Dash Harris is a journalist and entrepreneur based in Havana. She is the producer of NEGRO, a docu-series that explores AfroDiasporic identity and the historical and present-day class and color complex among Latinos. She is also the founder of Venus Genus, a blog that examines gender bias and female tropes. She is currently working on a documentary on young AfroCuban drummers of the Yoruba religion and an AfroPanamanian oral history multimedia project.

Dr. Daniela Schiller is an Associate Professor in the Departments of Psychiatry and Neuroscience and Friedman Brain Institute at the Icahn School of Medicine at Mount Sinai Hospital in New York City, where she directs the affective neuroscience laboratory. Her research is focused on the flexibility of memory and the blocking of fearful memories. 

Sierra Sims is currently a seventh and eighth grade social studies teacher in Englewood, a Chicago neighborhood, where she brought African American History into the curriculum and was given the charge to choose and implement it in a charter school. She has been working with the Obama Foundation and has spoken with former President Obama and Chancellor Merkel of Germany about the education system in America in comparison to the German system. She is a Golden Apple Scholar, a member of Zeta Phi Beta, and a member of Peace in the South Suburbs.

Moderated by: Dr. Peter Locke, Assistant Professor at Northwestern's Department of Anthropology. He is a cultural and medical anthropologist focused on bringing ethnographic evidence to the comparative study of global health and humanitarian intervention in post-conflict societies. His field research, writing, and teaching all explore and critique the intersection of humanitarian work and reigning modes of evidence production in contexts of contentious local politics and lingering histories of conflict and mass violence.



Hoda Hawa oversees the Muslim Public Affairs Council's strategic initiatives in government and policy by engaged those circles at the highest levels and developing an active constituency around policy. She has written and spoken on subjects ranging from international religious freedom and national security to free expression and bullying. She spoke at the first-ever groundbreaking event at the White House honoring and highlighting the contributions of American Muslim women during Women's History Month.

[Saved data entries]
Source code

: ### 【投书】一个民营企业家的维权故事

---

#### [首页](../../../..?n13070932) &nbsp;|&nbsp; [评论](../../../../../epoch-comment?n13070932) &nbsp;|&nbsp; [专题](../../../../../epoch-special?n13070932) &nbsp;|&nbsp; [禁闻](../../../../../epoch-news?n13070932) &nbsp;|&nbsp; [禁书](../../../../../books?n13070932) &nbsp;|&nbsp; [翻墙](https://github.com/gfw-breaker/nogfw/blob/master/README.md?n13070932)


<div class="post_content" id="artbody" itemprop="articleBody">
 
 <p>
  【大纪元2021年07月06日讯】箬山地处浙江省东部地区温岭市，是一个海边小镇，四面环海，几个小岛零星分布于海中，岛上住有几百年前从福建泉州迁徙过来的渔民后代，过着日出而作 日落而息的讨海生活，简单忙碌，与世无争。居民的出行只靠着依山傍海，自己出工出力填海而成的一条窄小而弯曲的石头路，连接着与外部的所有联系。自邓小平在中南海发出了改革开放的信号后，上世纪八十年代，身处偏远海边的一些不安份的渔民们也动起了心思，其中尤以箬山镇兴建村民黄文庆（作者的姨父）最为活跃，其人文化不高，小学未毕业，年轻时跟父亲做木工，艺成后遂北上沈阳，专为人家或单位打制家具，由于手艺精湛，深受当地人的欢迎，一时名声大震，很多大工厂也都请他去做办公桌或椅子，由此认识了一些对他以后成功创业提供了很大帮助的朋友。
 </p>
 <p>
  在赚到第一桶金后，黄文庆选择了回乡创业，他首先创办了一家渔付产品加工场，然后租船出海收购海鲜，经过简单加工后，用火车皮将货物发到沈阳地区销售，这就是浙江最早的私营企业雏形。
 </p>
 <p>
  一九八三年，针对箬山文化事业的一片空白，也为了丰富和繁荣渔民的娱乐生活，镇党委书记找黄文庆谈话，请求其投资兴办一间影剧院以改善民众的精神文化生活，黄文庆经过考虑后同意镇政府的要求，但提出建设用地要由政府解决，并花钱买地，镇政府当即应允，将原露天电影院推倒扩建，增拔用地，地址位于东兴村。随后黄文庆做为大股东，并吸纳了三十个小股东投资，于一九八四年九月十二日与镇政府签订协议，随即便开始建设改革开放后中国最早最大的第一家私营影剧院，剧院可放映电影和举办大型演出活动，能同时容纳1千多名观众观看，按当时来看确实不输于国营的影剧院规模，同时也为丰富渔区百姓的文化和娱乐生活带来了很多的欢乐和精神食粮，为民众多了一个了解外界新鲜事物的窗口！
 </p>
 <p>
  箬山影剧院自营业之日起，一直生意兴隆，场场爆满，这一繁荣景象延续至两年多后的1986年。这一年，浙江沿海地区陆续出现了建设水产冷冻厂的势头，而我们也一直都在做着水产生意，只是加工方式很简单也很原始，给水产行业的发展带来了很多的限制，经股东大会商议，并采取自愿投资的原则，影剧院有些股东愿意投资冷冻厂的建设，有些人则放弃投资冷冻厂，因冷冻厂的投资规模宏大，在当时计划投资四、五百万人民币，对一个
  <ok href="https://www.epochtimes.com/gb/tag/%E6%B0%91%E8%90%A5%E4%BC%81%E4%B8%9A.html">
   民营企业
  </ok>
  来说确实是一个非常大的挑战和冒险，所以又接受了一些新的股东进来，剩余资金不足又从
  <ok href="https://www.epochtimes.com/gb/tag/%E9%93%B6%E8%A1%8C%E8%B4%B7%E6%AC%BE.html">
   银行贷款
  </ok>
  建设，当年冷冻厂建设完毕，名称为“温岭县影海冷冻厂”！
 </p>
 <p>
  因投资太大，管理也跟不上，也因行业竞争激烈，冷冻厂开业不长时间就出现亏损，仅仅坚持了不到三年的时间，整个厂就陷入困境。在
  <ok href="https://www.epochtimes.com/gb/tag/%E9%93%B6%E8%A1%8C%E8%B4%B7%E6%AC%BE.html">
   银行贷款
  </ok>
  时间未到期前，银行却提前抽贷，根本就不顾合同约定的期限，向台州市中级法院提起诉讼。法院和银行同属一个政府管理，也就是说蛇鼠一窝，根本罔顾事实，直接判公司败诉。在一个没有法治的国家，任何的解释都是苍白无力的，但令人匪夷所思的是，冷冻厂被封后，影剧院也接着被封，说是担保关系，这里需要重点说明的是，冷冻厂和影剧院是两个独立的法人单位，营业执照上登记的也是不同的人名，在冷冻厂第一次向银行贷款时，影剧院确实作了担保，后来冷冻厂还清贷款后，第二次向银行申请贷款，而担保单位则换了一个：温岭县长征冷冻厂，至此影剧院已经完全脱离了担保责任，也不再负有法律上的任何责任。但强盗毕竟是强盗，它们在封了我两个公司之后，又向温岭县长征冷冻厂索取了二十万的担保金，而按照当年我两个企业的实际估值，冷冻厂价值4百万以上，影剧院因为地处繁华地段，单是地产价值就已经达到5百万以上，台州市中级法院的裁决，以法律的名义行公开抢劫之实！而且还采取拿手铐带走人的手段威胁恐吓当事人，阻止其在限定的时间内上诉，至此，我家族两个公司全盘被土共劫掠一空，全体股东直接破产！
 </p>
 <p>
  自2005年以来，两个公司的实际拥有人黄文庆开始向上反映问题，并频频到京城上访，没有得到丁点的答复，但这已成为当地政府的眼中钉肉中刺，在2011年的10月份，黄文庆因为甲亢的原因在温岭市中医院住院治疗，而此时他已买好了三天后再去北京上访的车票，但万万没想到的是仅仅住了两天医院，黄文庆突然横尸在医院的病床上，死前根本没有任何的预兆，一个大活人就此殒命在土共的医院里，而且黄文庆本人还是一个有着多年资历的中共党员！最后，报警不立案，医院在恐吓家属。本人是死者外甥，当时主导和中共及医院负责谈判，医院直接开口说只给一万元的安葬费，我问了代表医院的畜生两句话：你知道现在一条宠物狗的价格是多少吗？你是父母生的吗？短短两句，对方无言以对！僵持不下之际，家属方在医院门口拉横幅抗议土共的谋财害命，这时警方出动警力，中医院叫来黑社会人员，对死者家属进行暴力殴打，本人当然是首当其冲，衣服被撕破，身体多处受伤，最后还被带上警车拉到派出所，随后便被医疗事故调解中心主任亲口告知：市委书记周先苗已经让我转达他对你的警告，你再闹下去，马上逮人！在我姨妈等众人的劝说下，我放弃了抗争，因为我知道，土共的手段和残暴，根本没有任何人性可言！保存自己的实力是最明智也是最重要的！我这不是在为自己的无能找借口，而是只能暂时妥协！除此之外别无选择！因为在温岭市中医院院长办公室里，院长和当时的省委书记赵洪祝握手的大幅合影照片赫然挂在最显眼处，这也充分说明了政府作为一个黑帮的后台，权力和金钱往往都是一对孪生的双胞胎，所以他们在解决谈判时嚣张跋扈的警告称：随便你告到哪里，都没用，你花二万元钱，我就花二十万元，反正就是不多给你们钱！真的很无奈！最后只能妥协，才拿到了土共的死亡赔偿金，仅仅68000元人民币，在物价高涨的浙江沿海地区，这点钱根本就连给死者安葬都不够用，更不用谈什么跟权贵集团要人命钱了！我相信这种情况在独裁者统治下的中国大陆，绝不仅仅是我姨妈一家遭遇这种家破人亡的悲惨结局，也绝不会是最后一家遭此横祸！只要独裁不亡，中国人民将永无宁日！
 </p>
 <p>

▶ _EXERCISE REQUIREMENTS_:
#1 In the speaker biographies, what is the name of the blog Dash Harris founded?
#2 Write what comes next in the speaker biographies, picking up after the last sentence shown.
The material isn't needed for any of this.

▶ _EXPECTED OUTPUTS_:
#1 Venus Genus

#2
Gloria Lucas is a Xicana womxn from California and the founder of Nalgona Positivity Pride. She creates spaces for marginalized folks to support each other and heal from the trauma of colonialism, eurocentric beauty ideals, and disordered eating in communities of color. Nalgona Positivity Pride is a xicana-indigenous body-positive organization that focuses on uncovering the impacts of colonialism, social oppression, historical trauma and its role in impairing relationships indigenous-descent people have with food and body-image. 

Sweetwater Nannauck is an Idle No More activist that advocates for the protection of the fragile environment of the Northwest Coast, tribal sovereignty rights, and the traditional way of life of Native people She conducts "Decolonizing Our Activism" workshops in a respectful way that is both healing and empowering. 

Moderated by: Jeff Rice, Senior Lecturer in African Studies at Northwestern's Department of Anthropology. His current research interests involve the development of Afro-Pessimism and in particular, its pedagogical challenges.  In the spring of 2010 he hosted a conference on this topic at PAS.  The other focus of his interest involves conflicts in Africa and Central Asia and the reemergence of ideas of Indirect Rule which underlie some of the current approaches to counterinsurgency.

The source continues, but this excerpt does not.